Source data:

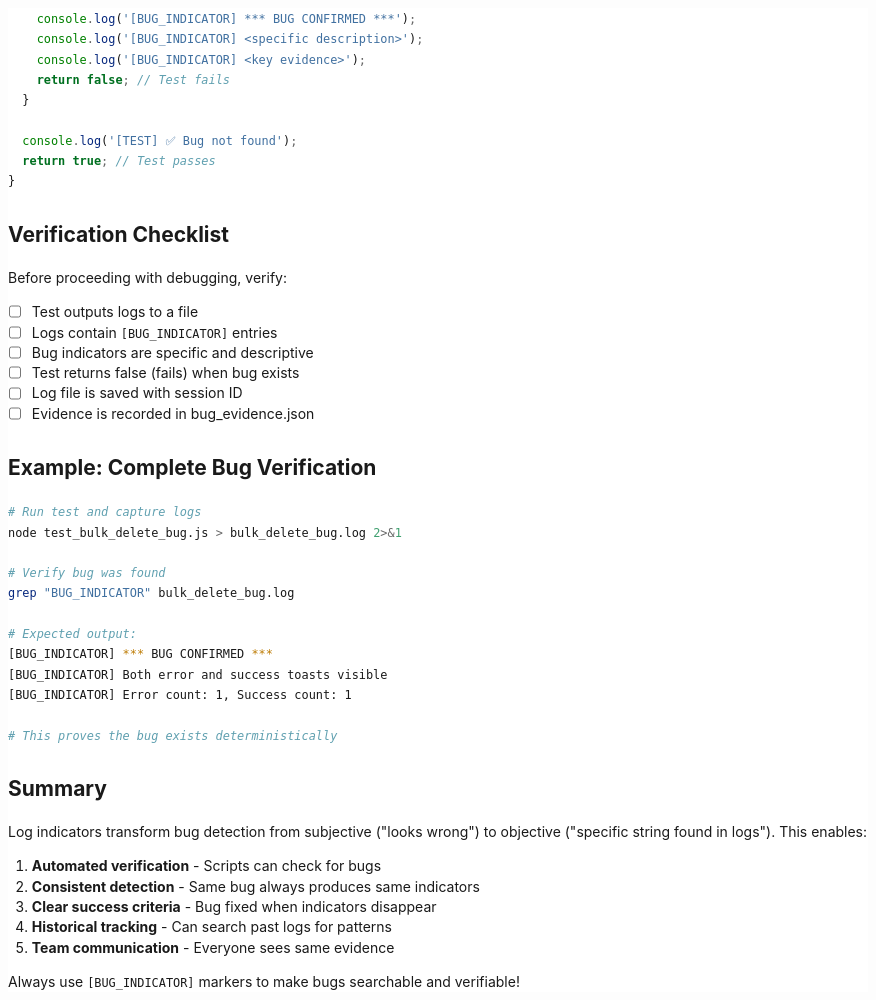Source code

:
 ```javascript
    console.log('[BUG_INDICATOR] *** BUG CONFIRMED ***');
    console.log('[BUG_INDICATOR] <specific description>');
    console.log('[BUG_INDICATOR] <key evidence>');
    return false; // Test fails
  }
  
  console.log('[TEST] ✅ Bug not found');
  return true; // Test passes
}
```

## Verification Checklist

Before proceeding with debugging, verify:

- [ ] Test outputs logs to a file
- [ ] Logs contain `[BUG_INDICATOR]` entries
- [ ] Bug indicators are specific and descriptive
- [ ] Test returns false (fails) when bug exists
- [ ] Log file is saved with session ID
- [ ] Evidence is recorded in bug_evidence.json

## Example: Complete Bug Verification

```bash
# Run test and capture logs
node test_bulk_delete_bug.js > bulk_delete_bug.log 2>&1

# Verify bug was found
grep "BUG_INDICATOR" bulk_delete_bug.log

# Expected output:
[BUG_INDICATOR] *** BUG CONFIRMED ***
[BUG_INDICATOR] Both error and success toasts visible
[BUG_INDICATOR] Error count: 1, Success count: 1

# This proves the bug exists deterministically
```

## Summary

Log indicators transform bug detection from subjective ("looks wrong") to objective ("specific string found in logs"). This enables:

1. **Automated verification** - Scripts can check for bugs
2. **Consistent detection** - Same bug always produces same indicators  
3. **Clear success criteria** - Bug fixed when indicators disappear
4. **Historical tracking** - Can search past logs for patterns
5. **Team communication** - Everyone sees same evidence

Always use `[BUG_INDICATOR]` markers to make bugs searchable and verifiable!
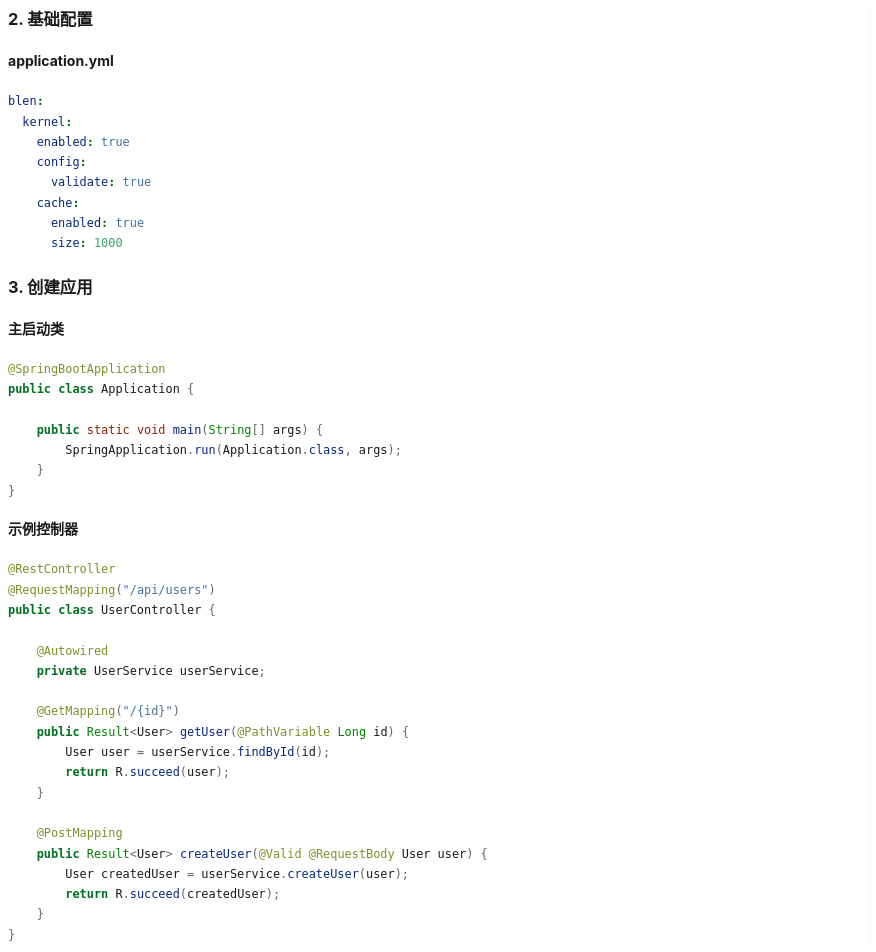 ### 2. 基础配置

#### application.yml

```yaml
blen:
  kernel:
    enabled: true
    config:
      validate: true
    cache:
      enabled: true
      size: 1000
```

### 3. 创建应用

#### 主启动类

```java
@SpringBootApplication
public class Application {

    public static void main(String[] args) {
        SpringApplication.run(Application.class, args);
    }
}
```

#### 示例控制器

```java
@RestController
@RequestMapping("/api/users")
public class UserController {

    @Autowired
    private UserService userService;

    @GetMapping("/{id}")
    public Result<User> getUser(@PathVariable Long id) {
        User user = userService.findById(id);
        return R.succeed(user);
    }

    @PostMapping
    public Result<User> createUser(@Valid @RequestBody User user) {
        User createdUser = userService.createUser(user);
        return R.succeed(createdUser);
    }
}
```
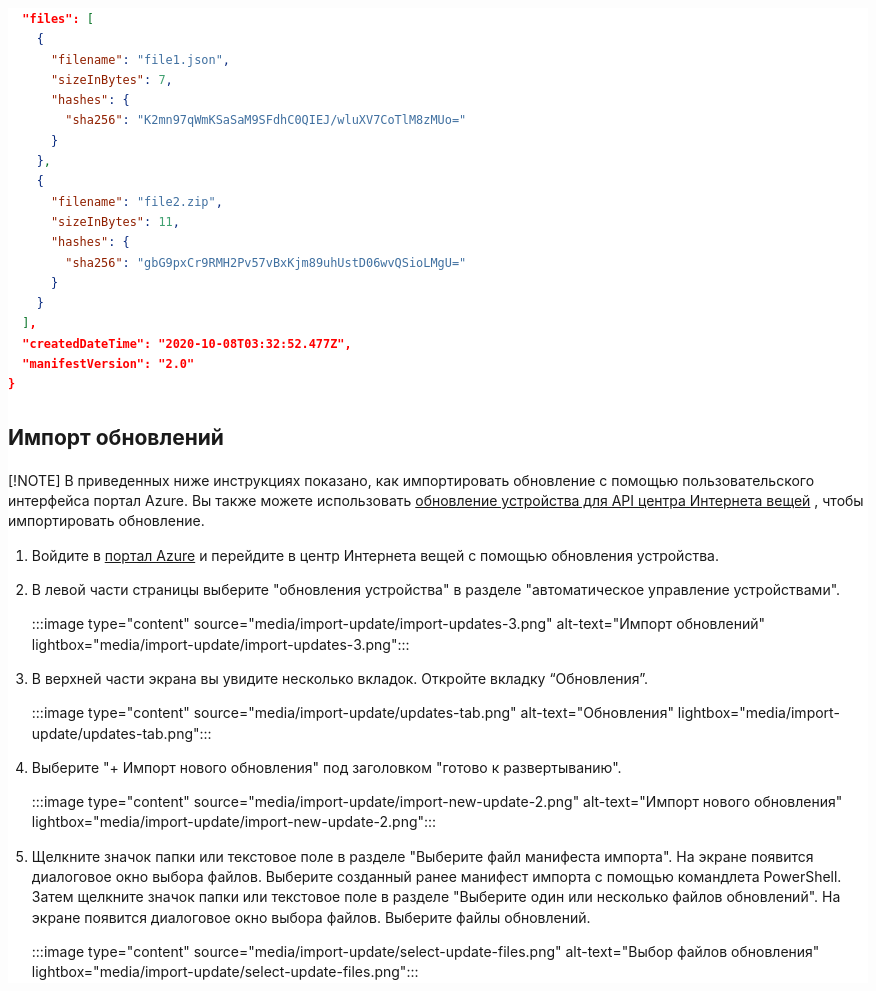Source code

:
 ```json
  "files": [
    {
      "filename": "file1.json",
      "sizeInBytes": 7,
      "hashes": {
        "sha256": "K2mn97qWmKSaSaM9SFdhC0QIEJ/wluXV7CoTlM8zMUo="
      }
    },
    {
      "filename": "file2.zip",
      "sizeInBytes": 11,
      "hashes": {
        "sha256": "gbG9pxCr9RMH2Pv57vBxKjm89uhUstD06wvQSioLMgU="
      }
    }
  ],
  "createdDateTime": "2020-10-08T03:32:52.477Z",
  "manifestVersion": "2.0"
}
```

## <a name="import-update"></a>Импорт обновлений

[!NOTE]
В приведенных ниже инструкциях показано, как импортировать обновление с помощью пользовательского интерфейса портал Azure. Вы также можете использовать [обновление устройства для API центра Интернета вещей](https://github.com/Azure/iot-hub-device-update/tree/main/docs/publish-api-reference) , чтобы импортировать обновление. 

1. Войдите в [портал Azure](https://portal.azure.com) и перейдите в центр Интернета вещей с помощью обновления устройства.

2. В левой части страницы выберите "обновления устройства" в разделе "автоматическое управление устройствами".

   :::image type="content" source="media/import-update/import-updates-3.png" alt-text="Импорт обновлений" lightbox="media/import-update/import-updates-3.png":::

3. В верхней части экрана вы увидите несколько вкладок. Откройте вкладку “Обновления”.

   :::image type="content" source="media/import-update/updates-tab.png" alt-text="Обновления" lightbox="media/import-update/updates-tab.png":::

4. Выберите "+ Импорт нового обновления" под заголовком "готово к развертыванию".

   :::image type="content" source="media/import-update/import-new-update-2.png" alt-text="Импорт нового обновления" lightbox="media/import-update/import-new-update-2.png":::

5. Щелкните значок папки или текстовое поле в разделе "Выберите файл манифеста импорта". На экране появится диалоговое окно выбора файлов. Выберите созданный ранее манифест импорта с помощью командлета PowerShell. Затем щелкните значок папки или текстовое поле в разделе "Выберите один или несколько файлов обновлений". На экране появится диалоговое окно выбора файлов. Выберите файлы обновлений.

   :::image type="content" source="media/import-update/select-update-files.png" alt-text="Выбор файлов обновления" lightbox="media/import-update/select-update-files.png":::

YOUR INSTRUCTIONS |
The response must contain each line above that holds the string "same".

EXERCISE RESPONSE |
2. **Consistent detection** - Same bug always produces same indicators  
5. **Team communication** - Everyone sees same evidence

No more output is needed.